According to NCBA Research Team, Faith Atiti and Stephanie Kimani, Treasury has proposed to scale up domestic borrowing to Ksh 389.70 billion in the current fiscal year from Ksh 300.30 billion so far.
Treasury has borrowed Ksh 274.55 billion from local markets.
They note that massive demand and supply shocks resulting from the coronavirus pandemic has necessitated large scale fiscal expansion “The implications for revenue growth from the above projections in economic activity is dire. This will be compounded by the recent tax incentive which at best will just minimize pain for consumers and investors without necessarily sustaining or increasing productivity levels,” they wrote in their NCBA Weekly Fixed Income Report – 15th April 2020.
Data from Treasury’s supplementary budget tabled in Parliament on Wednesday says it generated KSh1.3 trillion as revenue against a target of KSh1.5 trillion.
“The total cumulative expenditure and net lending, inclusive of transfer to county governments, for the period ending March 29 amounted to KSh1.8 trillion against a target of KSh2 trillion. The shortfall of KSh 216.1 billion was attributed to under-absorption in both recurrent and development expenditures by the national and county governments.”
Within the budget, Treasury proposes a Kshs 9.7 billion decline in the gross total supplementary budget to Kshs 2,803.1 billion from Kshs 2,812.8 billion.
“This is still a 2.5 per cent rise from the initial approved budget. The proposed budget rationalization is attributable to the tough economic environment brought about by the pandemic and inability of the government to raise funding through tax revenues in order to meet its domestic borrowing target,” Analysts at Cytonn observe.
“We expect the fiscal deficit to expand during the tail end of the fiscal year, attributable to revenue underperformance, which has seen the Government increase its borrowing target. We maintain our view, that with only 2 months left to the end of the current fiscal year, the Government’s fiscal consolidation plan will remain elusive,” they add.

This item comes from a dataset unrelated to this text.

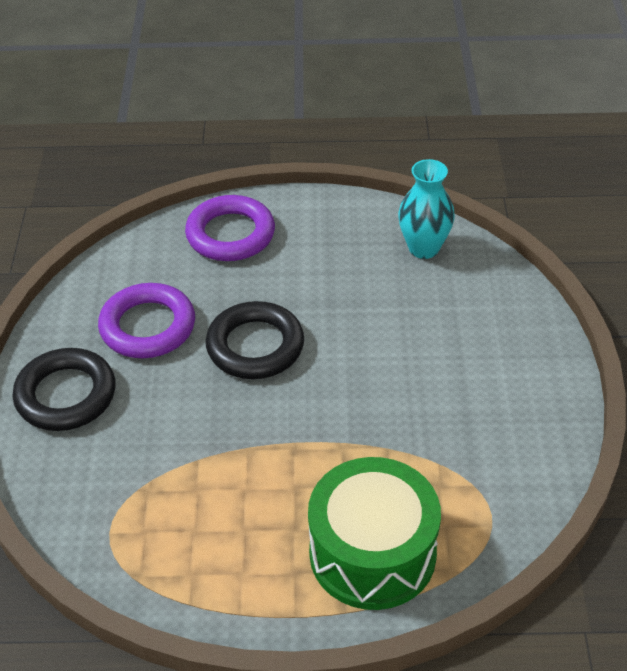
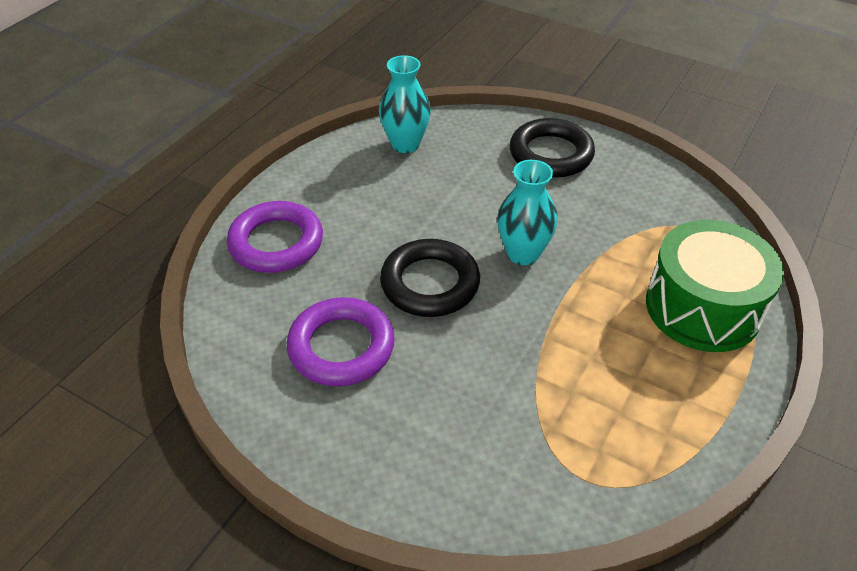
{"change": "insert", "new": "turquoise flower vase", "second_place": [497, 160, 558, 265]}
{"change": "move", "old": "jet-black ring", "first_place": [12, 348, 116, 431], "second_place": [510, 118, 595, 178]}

Churchill Ogutu, Head of Research at Genghis Capital further says the overall budget reduction is ‘hardly a contractionary fiscal policy in light of revenue underperformance coupled with the COVID-19 shock.”
So far, Treasury is 33.4 percent behind its current domestic borrowing target of 404.4 billion, having borrowed Kshs 222.8 billion against a prorated target of Kshs 334.4 billion.
“A budget deficit is likely to result from the depressed revenue collection with the revenue target for FY’2019/2020 at Kshs 2.1 trillion, creating uncertainty in the interest rate environment as additional borrowing from the domestic market goes to plug the deficit,” says Cytonn.
NCBA Research Team also adds that “Increased debt appetite coupled with risks posed by a wider deficit should invite some premium on the sovereign.”
Ogutu further says with the Tax Laws (Amendment) Bill 2020 in its current form, treasury will be seeking to offset the tax losses with other taxation measures.
“As this particular Bill is expected to be debated next Wednesday, we expect the National Assembly’s Finance and Planning Committee to raise far-reaching amendments which could derail revenue mobilization and ultimately, the realism of FY2019/20 Supplementary Budget II Estimates,” says Ogutu.